On May 18, 2016, the U.S. Department of Labor released its final rule updating their overtime regulations, which takes effect on December 1, 2016. The focus of the rule is increasing the salary levels necessary for employees to be covered by the Executive, Administrative, and Professional exemptions to the overtime requirements. The duties tests for the white collar exemptions are not affected by the revisions. The primary provisions of the final rule are:
- The standard salary threshold for the white collar exemptions increased from $23,660 per year ($455/week) to $47,476 per year ($913/week).
- The total annual compensation requirement for highly compensated employees (HCE) subject to the minimal duties test is increased from $100,000 to $134,004 per year.
- The salary and compensation levels will automatically be updated every three years to maintain the levels at specified percentages of full-time salaried workers.
- Employers can now use nondiscretionary bonuses and incentive payments, including commissions, to satisfy up to 10 percent of the new standard salary level.
In considering the revision, the Department of Labor determined overtime pay was then available to 7 percent of full-time salaried employees, compared to 62 percent in 1975. Under the new rule, 35 percent of full-time salaried workers will now be entitled to overtime, based on their salary alone, without consideration of their duties. The Department of Labor predicts that the new rule will extend overtime pay to over 4 million workers within the first year of implementation.

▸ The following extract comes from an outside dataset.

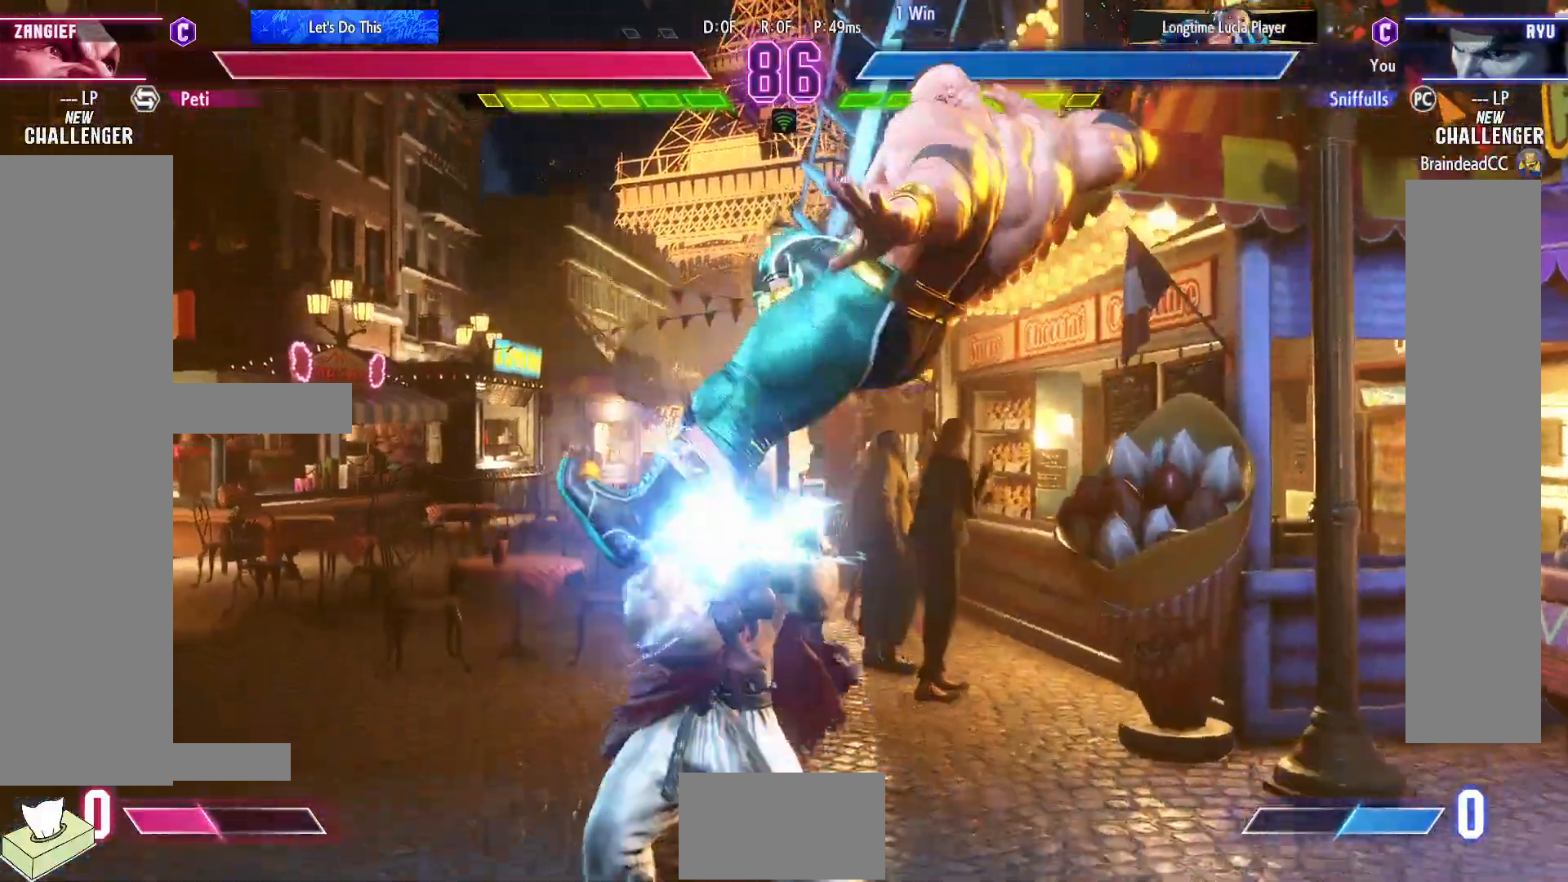
{"buttons": ["DPAD_DOWN", "DPAD_LEFT"], "events": [[17, "DPAD_RIGHT", "down"], [50, "R1", "down"], [50, "R2", "down"], [133, "R1", "up"], [133, "R2", "up"], [233, "DPAD_DOWN", "down"], [233, "DPAD_LEFT", "down"], [233, "DPAD_RIGHT", "up"]]}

The salary requirements will update automatically every three years, starting January 1, 2020. The updates will keep the standard salary level threshold equal to the 40th percentile of weekly earnings of full-time salaried workers in the lowest-wage Census Region. The HEC compensation level will also automatically update to keep the threshold equal to the 90th percentile of annual earnings of full-time salaried workers nationally. The updated salary levels will be published 150 days before their effective date, starting August 1, 2019.
In order for employers to credit nondiscretionary bonuses and incentive payments to the standard salary level test, the payments must be made at least quarterly. The credit is capped at 10 percent of the required salary amount. Although employers may not use nondiscretionary bonuses and incentive payments to satisfy the standard salary amount for HCEs, they can continue to use nondiscretionary deferred compensation to satisfy the total annual compensation requirement.
A variety of options are available to employers to deal with employees who were previously exempt but now subject to overtime under the new rule. Employers may decide to pay previously exempt employees overtime for hours worked in excess of 40 hours per week. In that scenario, an employer could reduce the base salary so that the overall pay with overtime is equivalent, so long as the base pay does not fall below minimum wage. If an employer determines it wants to keep an employee exempt, it could raise their rate of pay to exceed the threshold for the exemption. Employers may also determine to limit the hours worked by eligible employees to avoid overtime payments, although employers cannot refuse to pay overtime on the basis that it was not authorized.
Department of Labor guidance on the new rule and its application to employers can be found on their website.